Yeni üretim tahminlerinde ciddi düşüş görülmemesi durumunda, buğday ve mısır gibi başlıca tarım emtialarının, aynı endişelerle 2016'da da satış baskısı altında kalabileceğini aktaran Ergezen, şöyle devam etti:
"Tarım emtiaları genel olarak büyüme beklentilerine baz metaller kadar bağlı değil. Fakat gelişen ülkelerin emtia talepleri, azalan büyümeyle düşüyor. Bunun yanı sıra doların güçlenme eğilimi de satış baskısının artmasına yol açıyor. Pamukta Çin etkisi net bir şekilde hissediliyor. Kahve ise yüksek üretim ve düşük taleple boğuşuyor. Bununla beraber son 5 yılda arz fazlası olan şeker piyasasında, 2016'da arz açığı görüleceği öngörülüyor. Bu durumda şeker fiyatının 2016 yılında pozitif seyir izlemesi beklenebilir."
"Emtia fiyatları 2016'da istikrar kazanırsa düşen manşet enflasyon hikayesi sona erer"
Nordea Markets Başekonomisti Helge Pedersen ise 2015 yılında düşen emtia fiyatlarından ithalatçı ülkelerin faydalandığını, ihracatçı ülkelerin olumsuz etkilendiğini belirtti.
Çin'deki yavaşlama dolayısıyla düşen emtia fiyatlarının negatif etkisinin Asya ekonomilerinde daha fazla hissedildiğini anımsatan Pedersen, "Biz emtia fiyatlarındaki düşüşün 2016 yılında da devam edeceğini düşünüyoruz" dedi.

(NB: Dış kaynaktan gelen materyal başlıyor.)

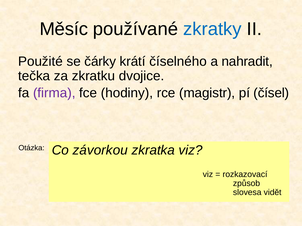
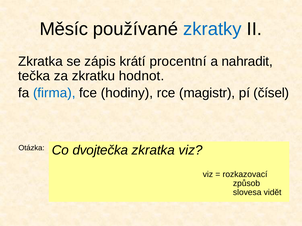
Použité at (40, 62): Použité -> Zkratka
čárky: čárky -> zápis
číselného: číselného -> procentní
dvojice: dvojice -> hodnot
firma colour: purple -> blue
závorkou: závorkou -> dvojtečka
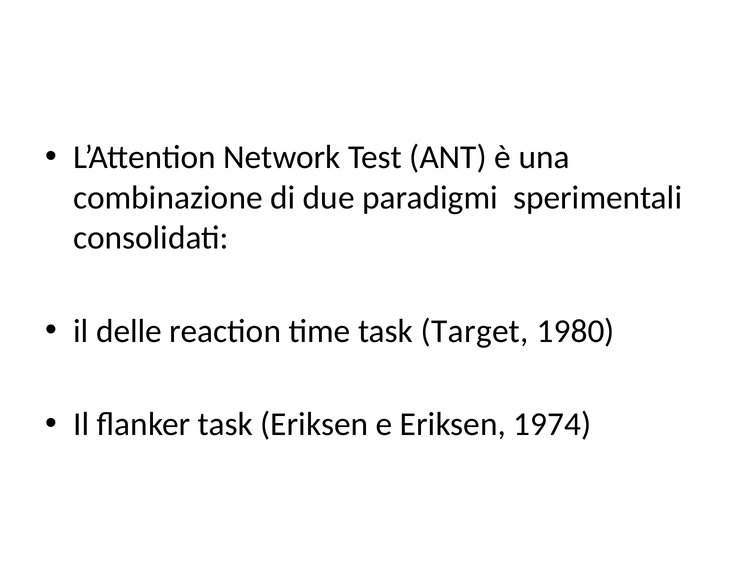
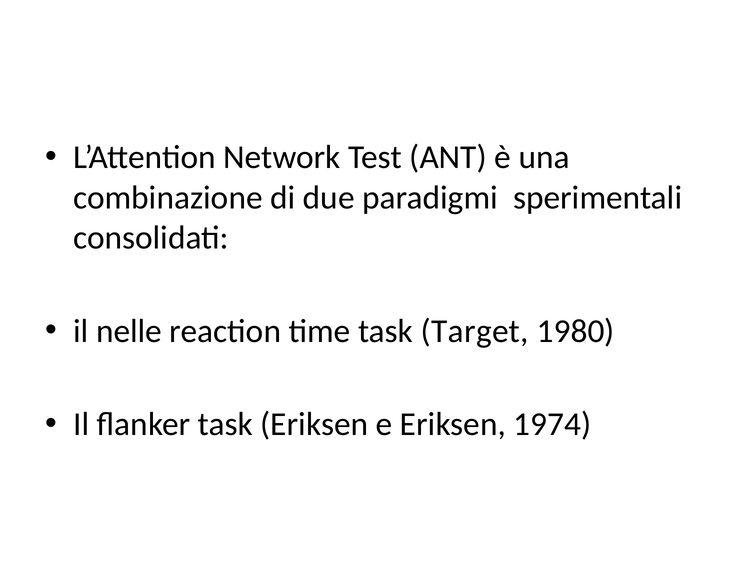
delle: delle -> nelle
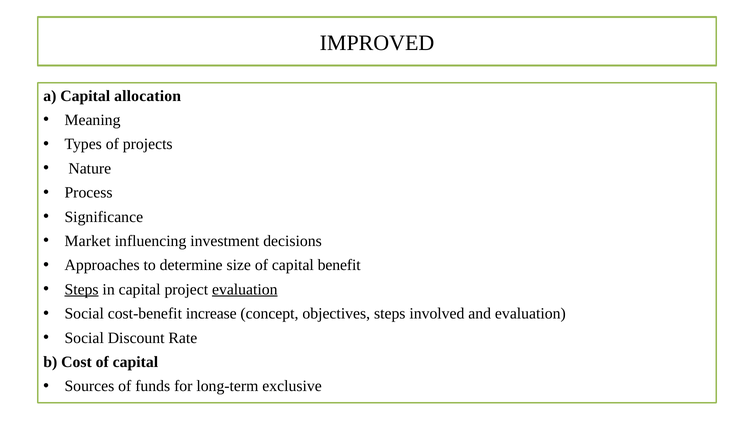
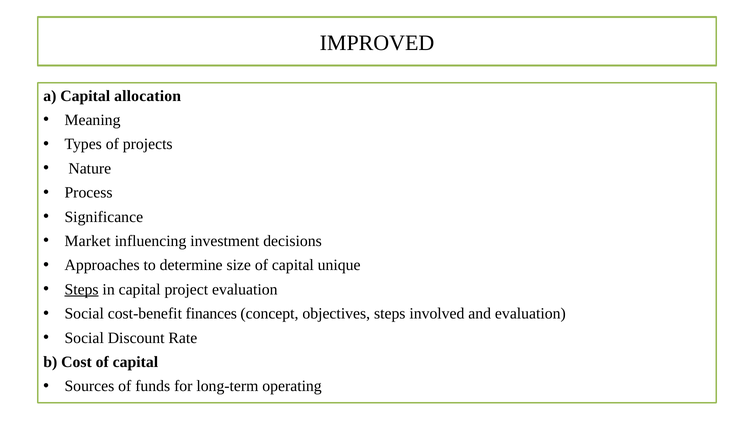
benefit: benefit -> unique
evaluation at (245, 290) underline: present -> none
increase: increase -> finances
exclusive: exclusive -> operating
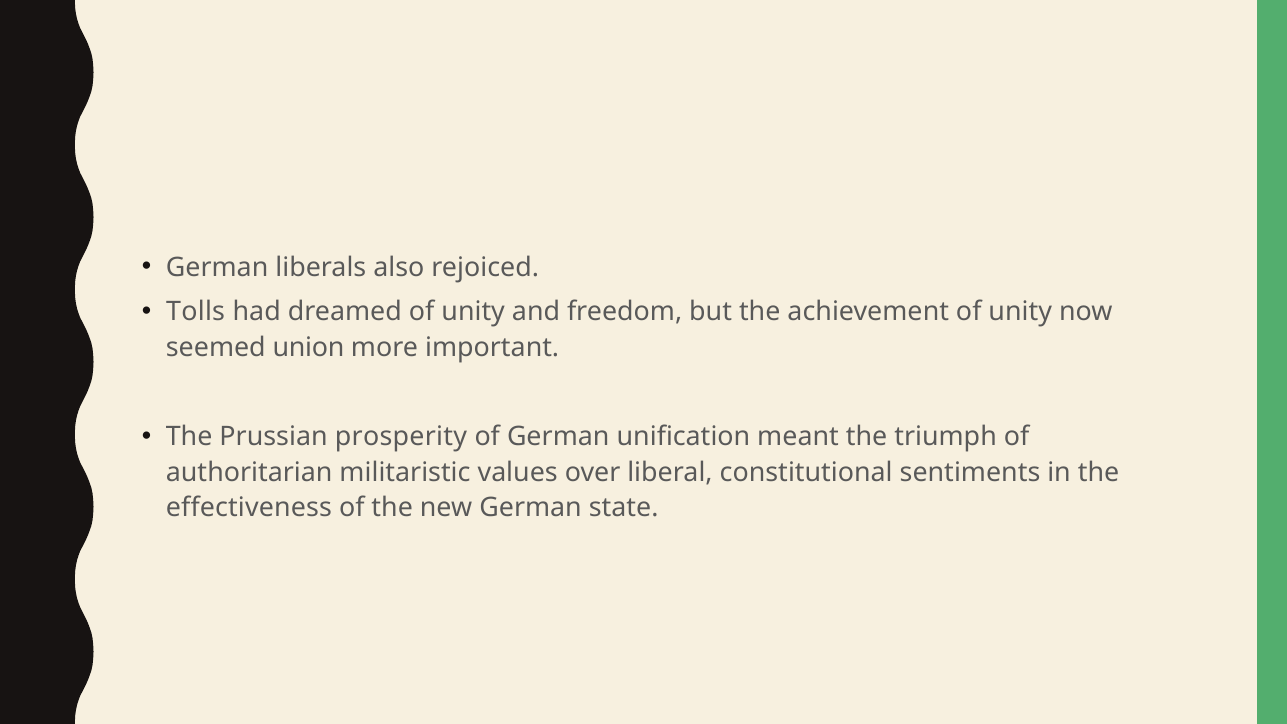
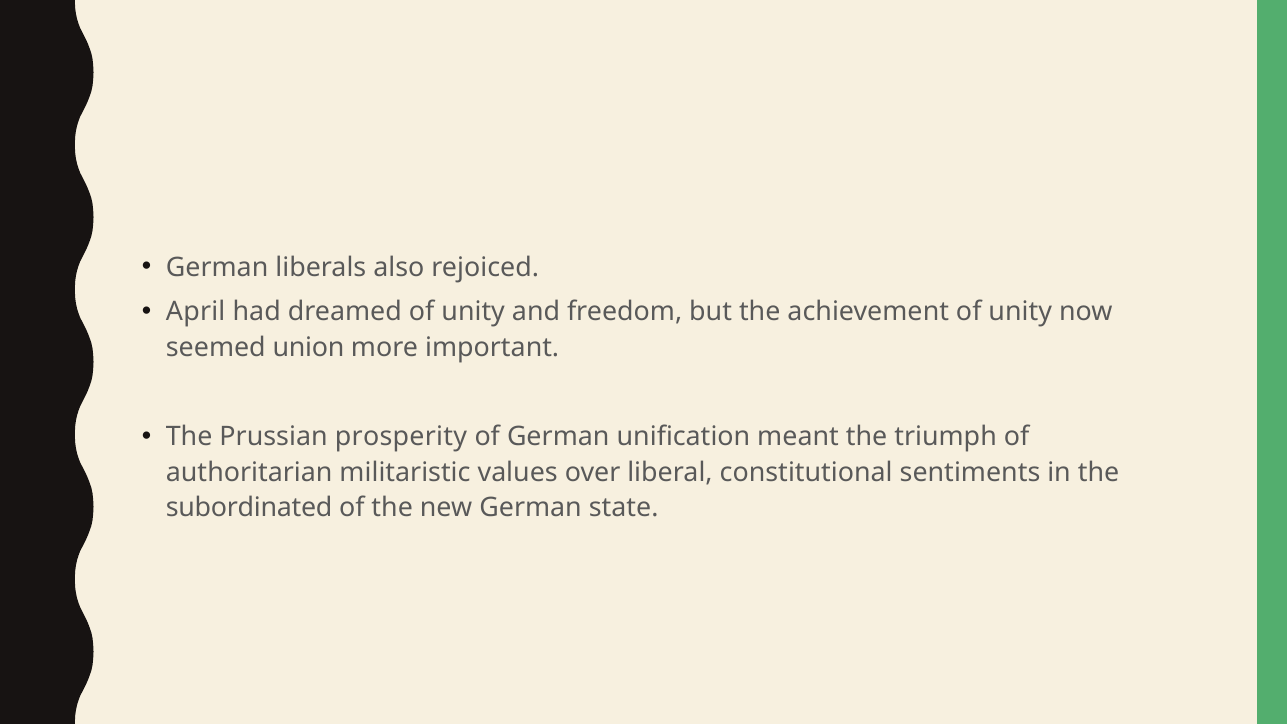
Tolls: Tolls -> April
effectiveness: effectiveness -> subordinated
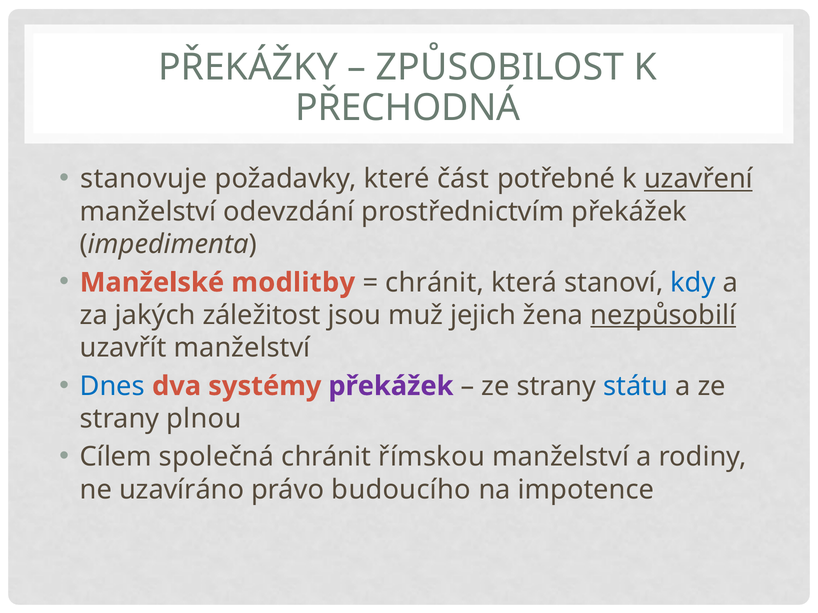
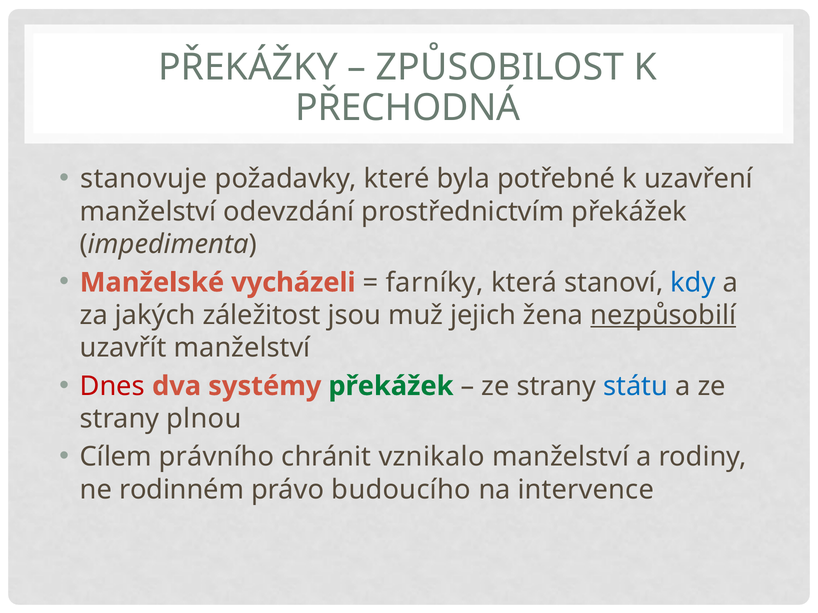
část: část -> byla
uzavření underline: present -> none
modlitby: modlitby -> vycházeli
chránit at (435, 283): chránit -> farníky
Dnes colour: blue -> red
překážek at (391, 386) colour: purple -> green
společná: společná -> právního
římskou: římskou -> vznikalo
uzavíráno: uzavíráno -> rodinném
impotence: impotence -> intervence
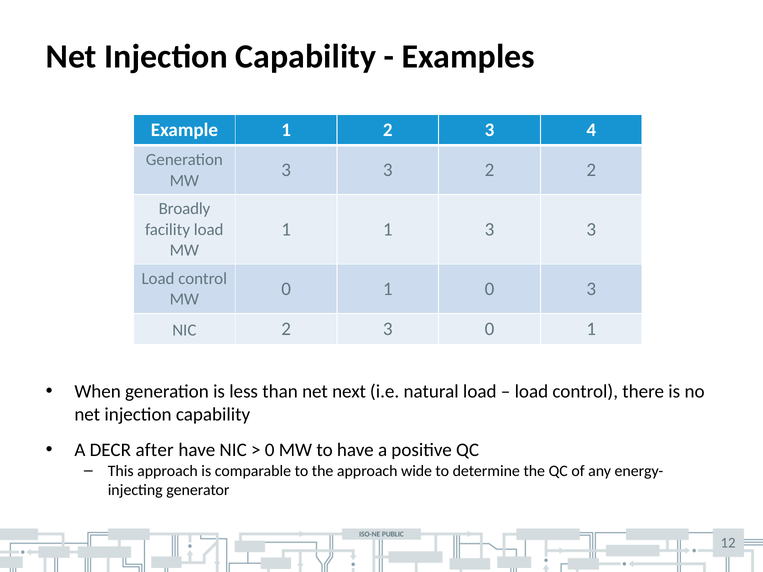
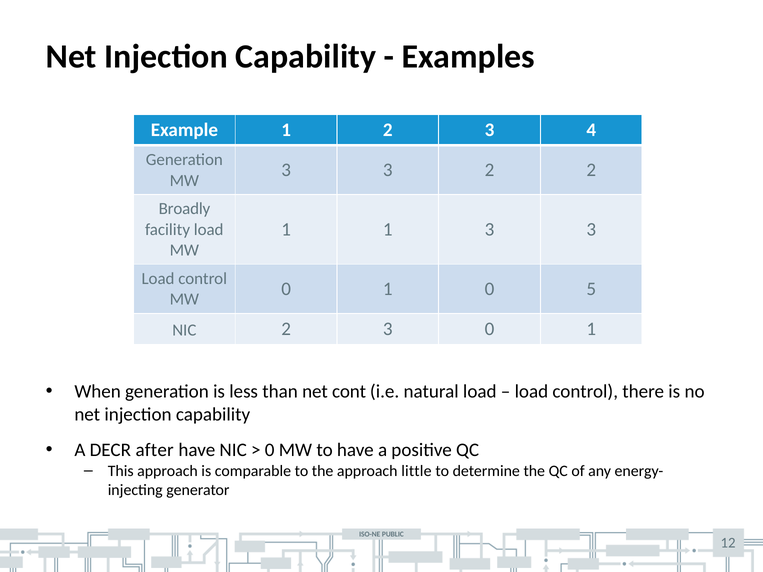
0 3: 3 -> 5
next: next -> cont
wide: wide -> little
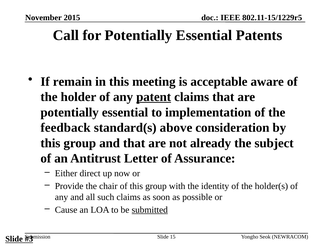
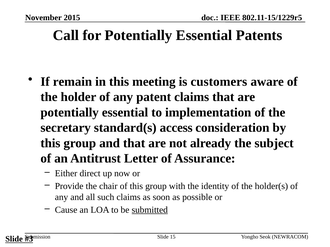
acceptable: acceptable -> customers
patent underline: present -> none
feedback: feedback -> secretary
above: above -> access
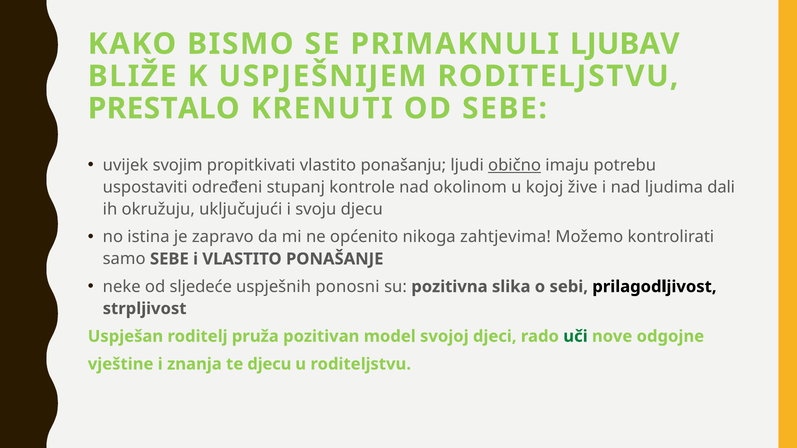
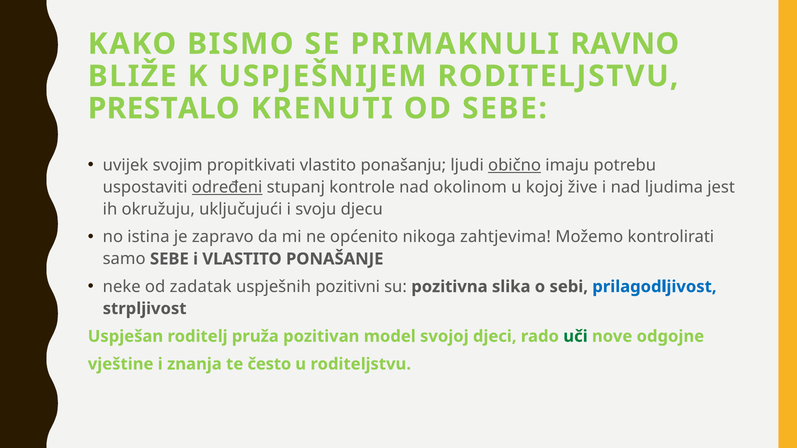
LJUBAV: LJUBAV -> RAVNO
određeni underline: none -> present
dali: dali -> jest
sljedeće: sljedeće -> zadatak
ponosni: ponosni -> pozitivni
prilagodljivost colour: black -> blue
te djecu: djecu -> često
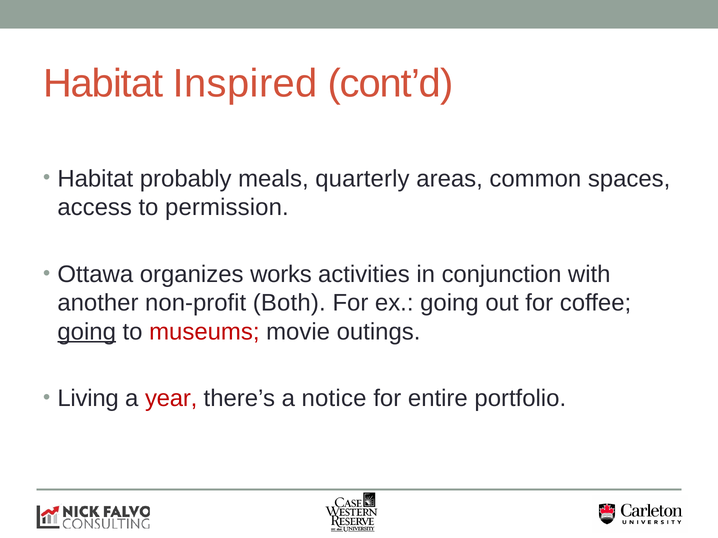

Pedersen, Fed'in yılın son ayında faiz artırımına gitmesini, gelişen ülkeler için "kötü bir haber" şeklinde nitelendirerek şöyle konuştu:
"Bu durum, güçlü dolar kanalıyla emtia fiyatlarının daha fazla baskı altında kalmasına yol açabilir. Gelecek yıl Fed'in faiz artırımının kademeli olarak devam edeceği düşünülüyor. Bu beklenti kapsamında, azalan likidite ortamı, gelişen ülkelerin düşük büyüme mücadelesini etkileyebilir. Bu durum da emtiaya talep açısından önemli. Gelecek yıl Rusya ve Brezilya gibi ülkelerdeki sıkıntılı koşullarda kademeli bir normalleşme yaşanabilir. Buna karşın, çalışma yaşındaki nüfusun azalması ve düşük üretim kazançları gibi nedenlerden dolayı, Çin'de kademeli bir şekilde yavaşlamanın süreceğini tahmin ediyoruz. Bunlar da emtia fiyatlarını baskı altında tutabilir."
Pedersen, düşük emtia fiyatlarının, özellikle gelişmiş ülkelerdeki düşük enflasyonun arkasındaki temel nedenlerden biri olduğuna dikkati çekerek, "Eğer emtia fiyatları gelecek yıl istikrar kazanırsa gelişmiş ekonomilerdeki düşen manşet enflasyon hikayesi sona erecektir. Gelecek birkaç ay içerisinde düşük enerji fiyatlarından kaynaklanan baz etkisi hafifleyecek ve bu da 12 aylık enflasyon oranlarını yükseltecektir" öngörüsünü de paylaştı.